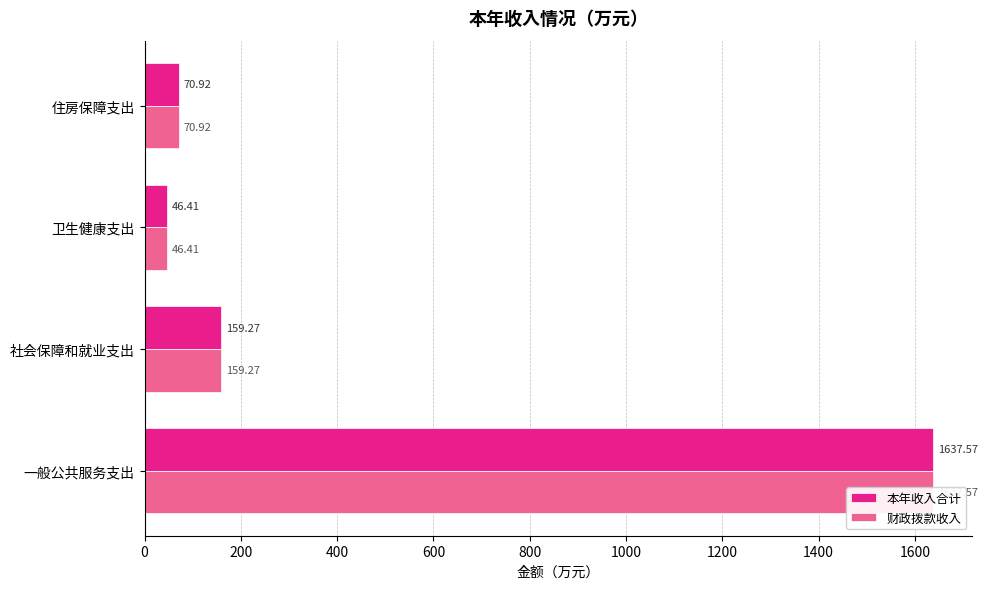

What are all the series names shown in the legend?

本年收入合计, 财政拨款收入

******************************

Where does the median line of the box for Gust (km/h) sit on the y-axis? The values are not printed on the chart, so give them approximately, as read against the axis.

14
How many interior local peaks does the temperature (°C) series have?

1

******************************

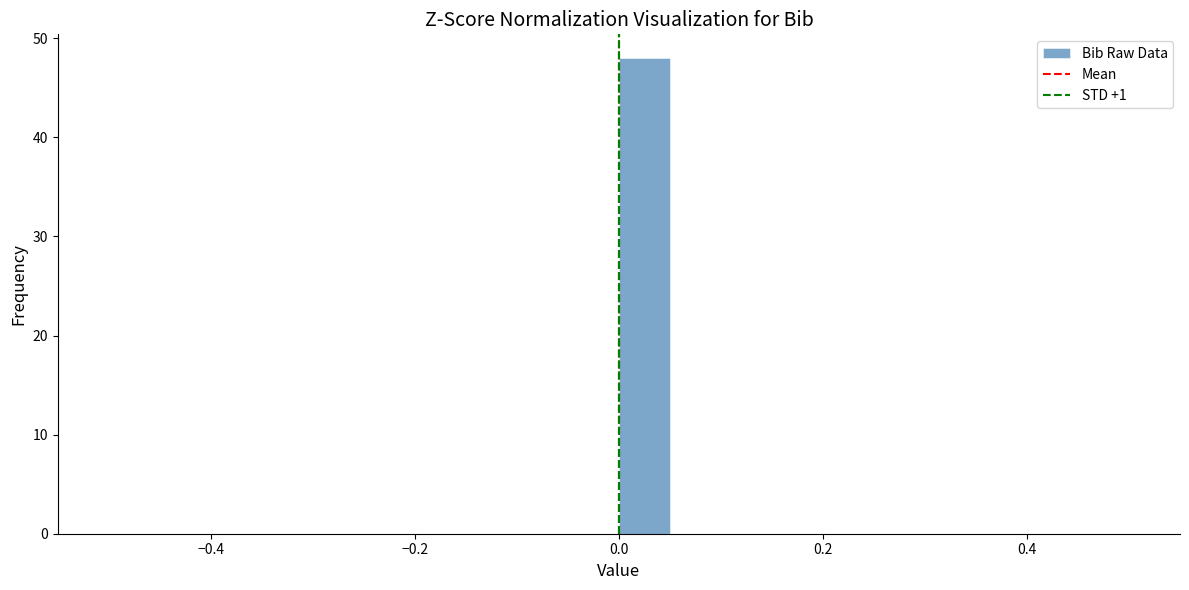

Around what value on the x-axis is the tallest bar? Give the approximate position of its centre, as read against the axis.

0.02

******************************

Write out the part of the data that opens with the line containing "What are all" and closes with the line containing "本年收入合计, 财政拨款收入", both lines included.

- WRITTEN REPLY -
What are all the series names shown in the legend?

本年收入合计, 财政拨款收入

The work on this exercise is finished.